Confirmant’s Oxford, UK-based managers (who apparently named their product with no knowledge of the 30-year-old, first-ever macromolecular sequence repository, the Atlas of Protein Sequence and Structure that was published by the US National Biomedical Research Foundation) add that no one in the private sector has attempted such a project on the scale they have.
Global Samples, Co-localized Fragments
Confirmant’s major expense, said Sheldon, is biosourcing. The company purchases diseased and normal blood, tissue, and cell-line samples from a variety of sources worldwide and uses any of several technologies — 1D and 2D gels, fractionation, ICAT reagents — and Oxford GlycoSciences’ tandem mass spectrometry method for characterizing proteins. The data are generated by OGS’s wet labs and turned over to Confirmant carte blanche for incorporation into the database.
Explained Sheldon: “We’re not just trying to isolate the protein once. We’re trying to isolate it in a variety of cell lines and tissues and body fluids. That will get you an angle on the different splice variations you see in tissues.”
Alternative splicing, he said, is important especially for temporal and tissue-specific expression. “Current wisdom says there are between five and 10 different splice forms per protein, depending on the gene you’re looking at … and these different protein isoforms and splice variants have been shown to be associated with different diseases.”
For instance, Sheldon cited data that Confirmant has derived from cerebrospinal fluid: The company found 300 genes that encoded greater than 1,500 different protein isoforms — a mix of splice variants, SNPs, and different posttranslational modifications. “To give that a disease relevance,” Sheldon said, “in the CSF we found over 28 different isoforms, and if you look at the levels of that particular protein in a normal and a schizophrenic sample you find only one of those actually varies quantitatively in schizophrenia.”
In its current state, Sheldon said the Protein Atlas contains data for 7,000 protein-coding genes from any of numerous tissue types and disease states. “You name it, we’ve got it: hearts, livers ... cancer, Alzheimer’, all kinds of diseases,” he said.

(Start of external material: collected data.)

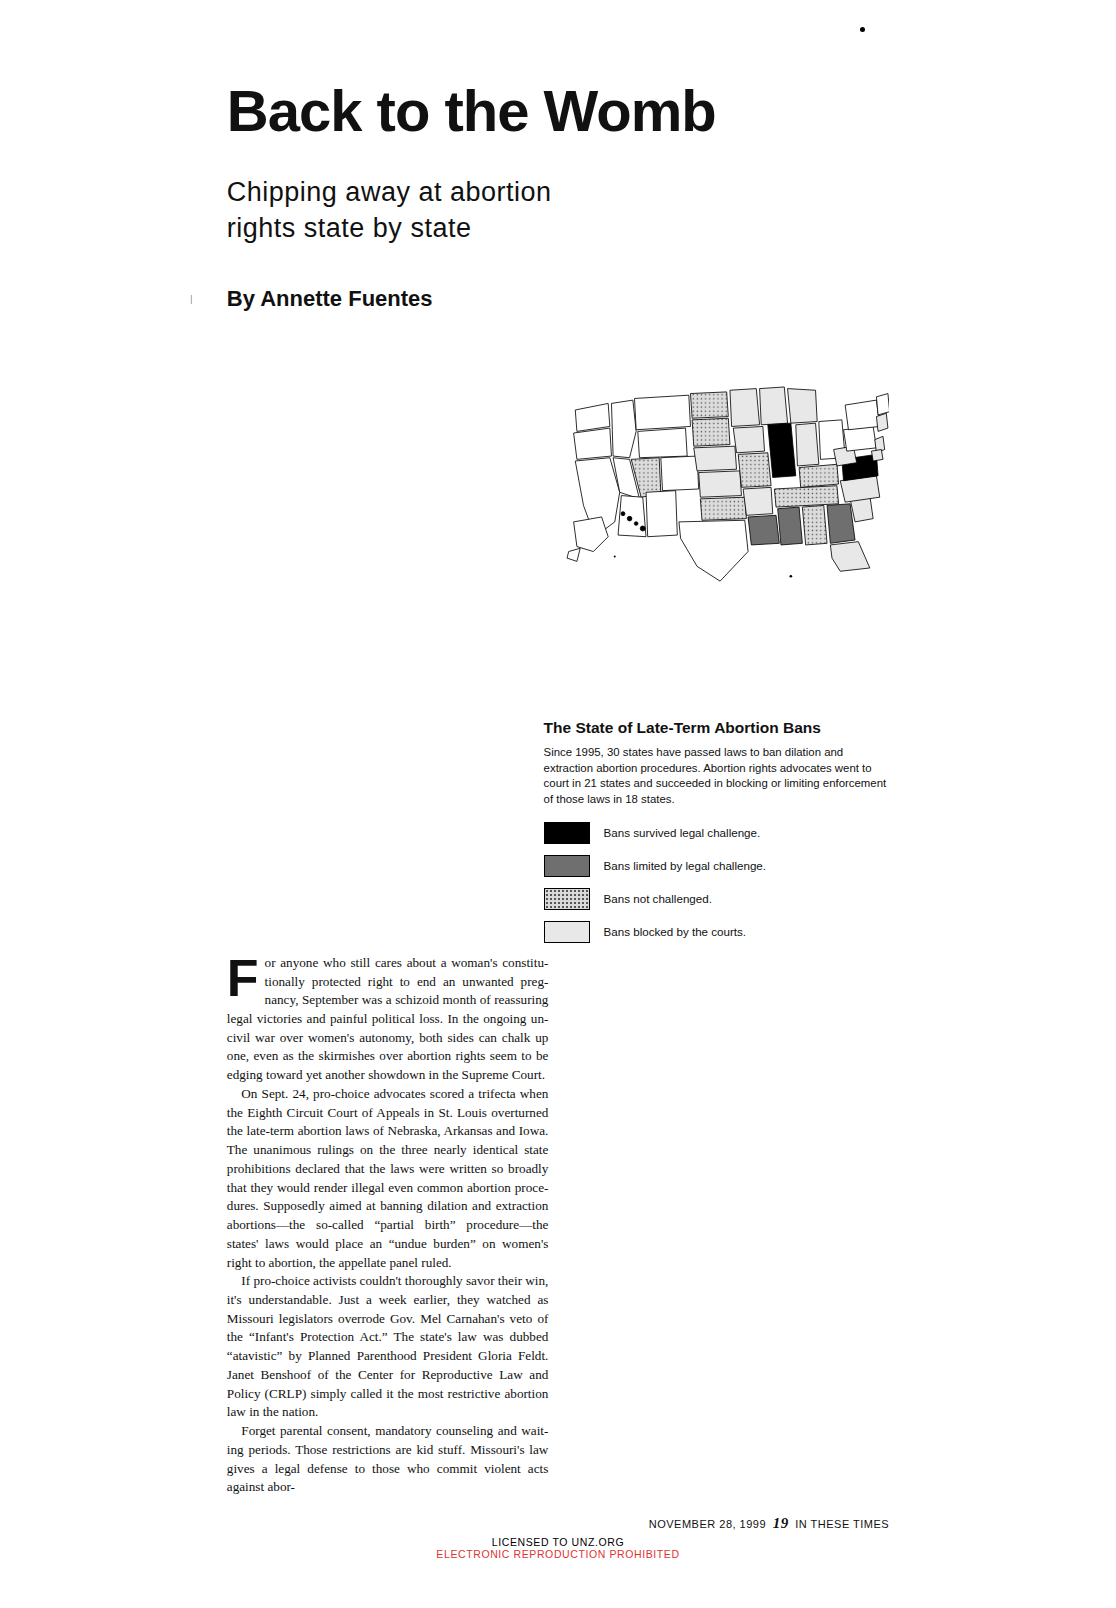|
Back to the Womb
Chipping away at abortion
rights state by state
By Annette Fuentes
The State of Late-Term Abortion Bans
Since 1995, 30 states have passed laws to ban dilation and extraction abortion procedures. Abortion rights advocates went to court in 21 states and succeeded in blocking or limiting enforcement of those laws in 18 states.
Bans survived legal challenge.
Bans limited by legal challenge.
Bans not challenged.
Bans blocked by the courts.
For anyone who still cares about a woman's constitutionally protected right to end an unwanted pregnancy, September was a schizoid month of reassuring legal victories and painful political loss. In the ongoing uncivil war over women's autonomy, both sides can chalk up one, even as the skirmishes over abortion rights seem to be edging toward yet another showdown in the Supreme Court.
On Sept. 24, pro-choice advocates scored a trifecta when the Eighth Circuit Court of Appeals in St. Louis overturned the late-term abortion laws of Nebraska, Arkansas and Iowa. The unanimous rulings on the three nearly identical state prohibitions declared that the laws were written so broadly that they would render illegal even common abortion procedures. Supposedly aimed at banning dilation and extraction abortions—the so-called “partial birth” procedure—the states' laws would place an “undue burden” on women's right to abortion, the appellate panel ruled.
If pro-choice activists couldn't thoroughly savor their win, it's understandable. Just a week earlier, they watched as Missouri legislators overrode Gov. Mel Carnahan's veto of the “Infant's Protection Act.” The state's law was dubbed “atavistic” by Planned Parenthood President Gloria Feldt. Janet Benshoof of the Center for Reproductive Law and Policy (CRLP) simply called it the most restrictive abortion law in the nation.
Forget parental consent, mandatory counseling and waiting periods. Those restrictions are kid stuff. Missouri's law gives a legal defense to those who commit violent acts against abor-
NOVEMBER 28, 1999 19 IN THESE TIMES
LICENSED TO UNZ.ORG
ELECTRONIC REPRODUCTION PROHIBITED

By its official commercial debut (planned for Cambridge Healthtech’s Beyond Genome conference in June) the Protein Atlas will contain information for 10,000 genes, he said.
Sheldon, a former Roche bioinformatics director, said the goal is to catalogue protein data for 30,000 genes by June 2003 and to expand the database over time by adding information on genes linked to time progression of disease states and perhaps eventually protein-protein interaction data.
Confirmant plans to sell royalty-free three-year subscriptions to pharmaceutical and large biotech companies. Sheldon, who wouldn’t comment on pricing but did not dispute previous reports that annual subscriptions would be priced at £2 million, or roughly $2.9 million, said there would be “a variety of offerings, priced accordingly.” For instance, customers might choose to purchase data for just one disease area, he said.
The 50-50 joint venture received initial cash funding of £30 million last June and currently employs 20 full-time and contract staff. Terms of the agreement call for Confirmant to pay Oxford GlycoSciences £5 million for exclusive marketing rights to intellectual property on selected proteome databases and £1.5 million to license data-analysis software. Additionally, Marconi will invest £10 million in Oxford GlycoSciences through the purchase of company shares.